Drugs: constatering in (al dan niet voor publiek opengestelde) lokalen en/of daarbij behorende erven
Bij toepassing van last onder bestuursdwang maakt de gemeente Loon op Zand geen onderscheid tussen middelen, stoffen of voorwerpen van lijst I ("harddrugs") of lijst II ("softdrugs") van de Opiumwet. Gelet op de professionalisering die de hennepteelt heeft doorgemaakt, de risico’s die daarbij genomen worden en de uitstraling daarvan op de leefomgeving is ook bij de handel in softdrugs sprake van een zeer ernstige verstoring van de openbare orde.

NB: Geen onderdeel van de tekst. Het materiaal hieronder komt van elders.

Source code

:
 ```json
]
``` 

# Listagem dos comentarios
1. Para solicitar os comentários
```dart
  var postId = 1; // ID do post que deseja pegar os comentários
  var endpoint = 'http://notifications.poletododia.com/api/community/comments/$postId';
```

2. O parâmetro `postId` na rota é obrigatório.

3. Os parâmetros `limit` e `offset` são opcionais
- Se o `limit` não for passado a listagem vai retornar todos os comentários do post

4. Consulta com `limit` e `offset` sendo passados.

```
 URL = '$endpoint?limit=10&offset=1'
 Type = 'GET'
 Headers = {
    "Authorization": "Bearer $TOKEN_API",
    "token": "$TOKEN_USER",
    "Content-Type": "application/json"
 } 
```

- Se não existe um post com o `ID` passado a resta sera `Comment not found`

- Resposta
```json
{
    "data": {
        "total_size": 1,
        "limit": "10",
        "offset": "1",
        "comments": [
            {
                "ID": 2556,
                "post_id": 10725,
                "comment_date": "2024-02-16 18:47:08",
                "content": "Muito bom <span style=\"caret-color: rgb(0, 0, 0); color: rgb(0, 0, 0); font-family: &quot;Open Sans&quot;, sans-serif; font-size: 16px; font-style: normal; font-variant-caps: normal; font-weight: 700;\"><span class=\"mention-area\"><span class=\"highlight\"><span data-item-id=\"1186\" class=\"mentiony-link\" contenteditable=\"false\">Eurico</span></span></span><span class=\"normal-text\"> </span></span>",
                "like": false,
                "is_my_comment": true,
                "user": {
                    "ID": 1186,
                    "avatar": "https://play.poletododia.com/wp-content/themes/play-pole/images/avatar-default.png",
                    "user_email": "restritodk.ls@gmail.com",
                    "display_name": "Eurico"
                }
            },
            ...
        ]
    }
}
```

Indien in voor publiek toegankelijke lokalen en/of bijhorende erven (zoals winkels en horecabedrijven) en de niet voor publiek toegankelijke lokalen en/of bijhorende erven (zoals loodsen, magazijnen en andere bedrijfsruimten) een handelshoeveelheid drugs van een middel als bedoeld in lijst I (>0,5 gram / > 2 pillen / > 5 mililiter) of lijst II (> 5 planten of > 30 gram) wordt aangetroffen of een voorwerp of stof als bedoeld in artikel 10a, eerste lid, onder 3, of artikel 11a van de Opiumwet voorhanden is, dan volgt bij een eerste constatering een sluiting van 12 maanden.
Bij een tweede constatering van een overtreding van de opiumwet, binnen vijf jaar na de eerste overtreding, vindt intrekking van de vergunning2 en een sluiting plaats van 24 maanden
Bij een derde constatering van een overtreding van de opiumwet, binnen vijf jaar na de tweede overtreding, vindt intrekking van de vergunning en een sluiting plaats van 24 maanden.
13. Verzwarende omstandigheden
Lokale feiten en omstandigheden kunnen aanleiding geven om af te wijken. De belangrijkste feiten en omstandigheden die kunnen worden aangemerkt als verzwarende omstandigheden, staan in onderstaande indicatorenlijst vermeld. De indicatorenlijst heeft een alternatief en geen cumulatief karakter. Ook op basis van enkele indicatoren kan worden aangetoond dat er verzwarende omstandigheden zijn. De indicatorenlijst is nadrukkelijk een hulpmiddel. Voor toepassing van de maatregel moet uiteraard altijd eerst gekeken worden of voldaan wordt aan de criteria van artikel 13b Opiumwet en de voorwaarden zoals gesteld in dit beleid.
Een gemeente heeft zorgplicht voor haar inwoners. Indien inwoners van de gemeente Loon op Zand te maken krijgen met een bestuurlijke maatregel dan stelt de gemeente zich als plicht om de situatie van de betreffende inwoners nauwkeurig te bezien. Uitgangspunt daarbij is dat betrokkenen hierin hun eigen verantwoordelijkheid hebben. De gemeente gaat in dat kader na in hoeverre betrokkenen een coach nodig hebben voor begeleiding in een zorgtraject dan wel jeugdzorg moet worden ingeschakeld voor de begeleiding van kinderen.
Op grond van artikel 4:84 van de Algemene wet bestuursrecht kan van deze beleidsregels worden afgeweken indien toepassing van het beleid voor een of meer belanghebbenden gevolgen zou hebben die wegens bijzondere omstandigheden onevenredig zijn in verhouding tot de met deze beleidsregels te dienen doelen. Er wordt altijd per geval aan de hand van de concrete omstandigheden beoordeeld of een sluiting geboden is of dat een minder vergaande sanctie dient te worden opgelegd.